Records from a data source
__________________________________________________

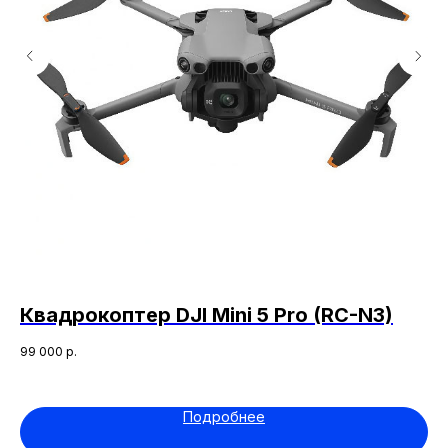
Квадрокоптер DJI Mini 5 Pro (RC-N3)
Р
3
к
99 000
р.
18 
Подробнее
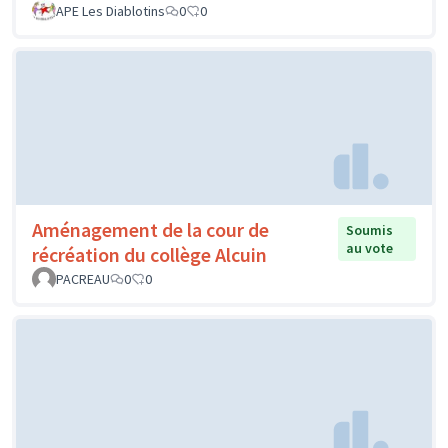
APE Les Diablotins
0
0
Aménagement de la cour de
Soumis
au vote
récréation du collège Alcuin
PACREAU
0
0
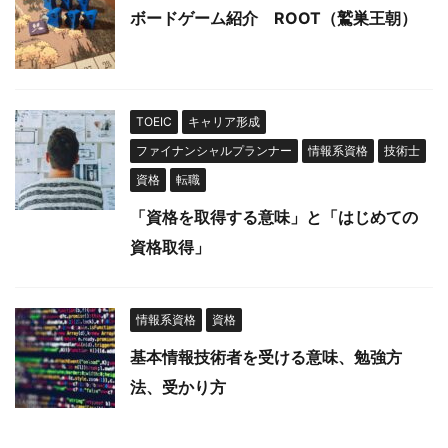
ボードゲーム紹介 ROOT（鷲巣王朝）
TOEIC
キャリア形成
ファイナンシャルプランナー
情報系資格
技術士
資格
転職
「資格を取得する意味」と「はじめての
資格取得」
情報系資格
資格
基本情報技術者を受ける意味、勉強方
法、受かり方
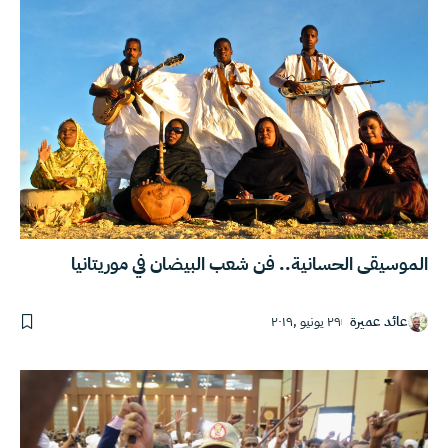
الموسيقى الحسانية.. فن شعب البيضان في موريتانيا
عائد عميرة
٢٩ يونيو ,٢٠١٩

__________________________________________________

Output all of the data exactly. Skip the pictures.

◆ **Reply**
Квадрокоптер DJI Mini 5 Pro (RC-N3)
Р
3
к
99 000
р.
18 
Подробнее
APE Les Diablotins
0
0
Aménagement de la cour de
Soumis
au vote
récréation du collège Alcuin
PACREAU
0
0
ボードゲーム紹介 ROOT（鷲巣王朝）
TOEIC
キャリア形成
ファイナンシャルプランナー
情報系資格
技術士
資格
転職
「資格を取得する意味」と「はじめての
資格取得」
情報系資格
資格
基本情報技術者を受ける意味、勉強方
法、受かり方
الموسيقى الحسانية.. فن شعب البيضان في موريتانيا
عائد عميرة
٢٩ يونيو ,٢٠١٩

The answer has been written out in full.